Digitalisation and technology features are always buzzwords for hotels. How do you react to our digital lives with your hotel concepts? 

MR: We are very technology-savvy, both in our personal lives as well as in our lifestyle hotels. The rooms at the Roomers in Munich are equipped with Bang & Olufsen speakers, iPads and an Apple TV, for example. Mobile check-in is also possible, but of course people are and always will be irreplaceable in many of our areas. 

AU: In principle, technology is helpful, but it must not replace the hospitality from the people.

Looking at the various Roomers Hotels, they are always very unique buildings that enrich their location with their individuality, standing out from the competition. Who or what inspires the concepts of the buildings? 

MR: A lot of our love and passion is in every Roomer. Every hotel is adapted and individually designed to its respective surroundings. Dark tones dominate the banking metropolis of Frankfurt, while bright, warm colours and plenty of light from the floor to ceiling windows are prevalent in Baden-Baden. The roof top area with its bar, pool, and view into the Black Forest is spectacular. The Roomers in Munich is a special place that closes a gap in the city. The hotel could easily be located in a metropolis such as London or Paris.
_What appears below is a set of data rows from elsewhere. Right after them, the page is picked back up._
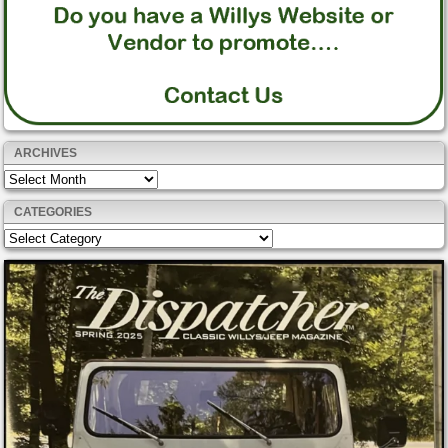
ARCHIVES
Archives
CATEGORIES
Categories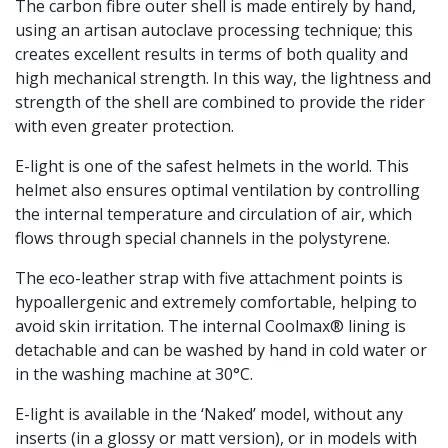
The carbon fibre outer shell is made entirely by hand,
using an artisan autoclave processing technique; this
creates excellent results in terms of both quality and
high mechanical strength. In this way, the lightness and
strength of the shell are combined to provide the rider
with even greater protection.
E-light is one of the safest helmets in the world. This
helmet also ensures optimal ventilation by controlling
the internal temperature and circulation of air, which
flows through special channels in the polystyrene.
The eco-leather strap with five attachment points is
hypoallergenic and extremely comfortable, helping to
avoid skin irritation. The internal Coolmax® lining is
detachable and can be washed by hand in cold water or
in the washing machine at 30°C.
E-light is available in the ‘Naked’ model, without any
inserts (in a glossy or matt version), or in models with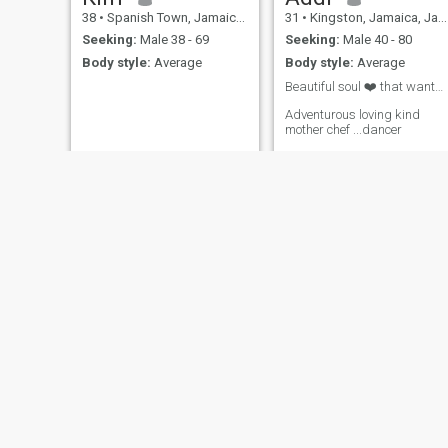
38
•
Spanish Town, Jamaica, Jamaica
31
•
Kingston, Jamaica, Jamaica
Seeking:
Male 38 - 69
Seeking:
Male 40 - 80
Body style:
Average
Body style:
Average
Beautiful soul ❤️ that wantbto.mwet Beautiful sou
Adventurous loving kind
mother chef ...dancer
valerie
simone
23
•
Montego Bay, Jamaica, Jamaica
31
•
Half Way Tree, Jamaica, Jamaica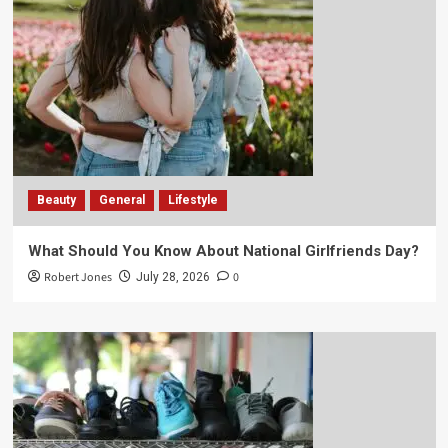
Beauty
General
Lifestyle
What Should You Know About National Girlfriends Day?
Robert Jones
0
July 28, 2026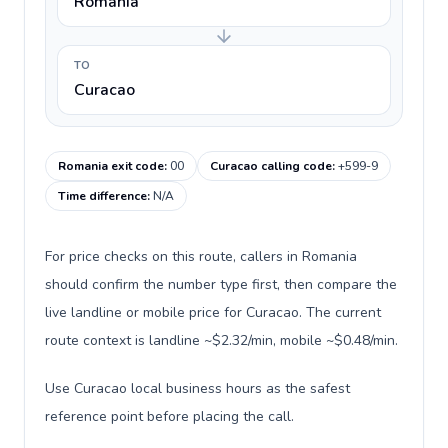
Romania
TO
Curacao
Romania exit code
:
00
Curacao calling code
:
+599-9
Time difference
:
N/A
For price checks on this route, callers in Romania
should confirm the number type first, then compare the
live landline or mobile price for Curacao. The current
route context is landline ~$2.32/min, mobile ~$0.48/min.
Use Curacao local business hours as the safest
reference point before placing the call.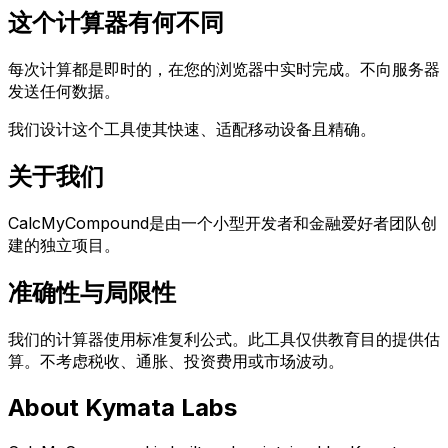
这个计算器有何不同
每次计算都是即时的，在您的浏览器中实时完成。不向服务器
发送任何数据。
我们设计这个工具使其快速、适配移动设备且精确。
关于我们
CalcMyCompound是由一个小型开发者和金融爱好者团队创
建的独立项目。
Language
English
Español
简体中文
Deutsch
Français
准确性与局限性
Português (Brasil)
日本語
한국어
العربية
हिन्दी
Русский
Bahasa Indonesia
Türkçe
Tiếng Việt
ไทย
Italiano
Nederlands
我们的计算器使用标准复利公式。此工具仅供教育目的提供估
Polski
Svenska
Bahasa Melayu
算。不考虑税收、通胀、投资费用或市场波动。
About Kymata Labs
How hard is it for you to find new visions for an object each time, and what inspires you personally? 

AU: We travel internationally and observe developments. New ideas and inspirations comes from everywhere. We implement what we like and optimise what already exists.

Are there currently already new plans for the Gekko Group? Are you still expanding or is consolidation the first item on the agenda after the Roomers in Munich? 

MR: We’ve had various offers which we are currently looking into. Next up, we’re planning a project with 130 rooms in Frankfurt. 

Will a Roomers ever open overseas? 

AU: If it’s the right object and location then we’re on board.  

What’s your personal favourite hotel in the world, apart from your own? 

MR: We both have the same favourite hotel, the “Hôtel Costes” in Paris.



Micky Rosen and Alex Urseanu grew up in Frankfurt and have known each other since they were teenagers. They both have a background in hotel business and worked in various hotels in Germany and overseas before founding the Gekko Group together. They don’t see themselves as classic hoteliers, but rather as all-round hosts.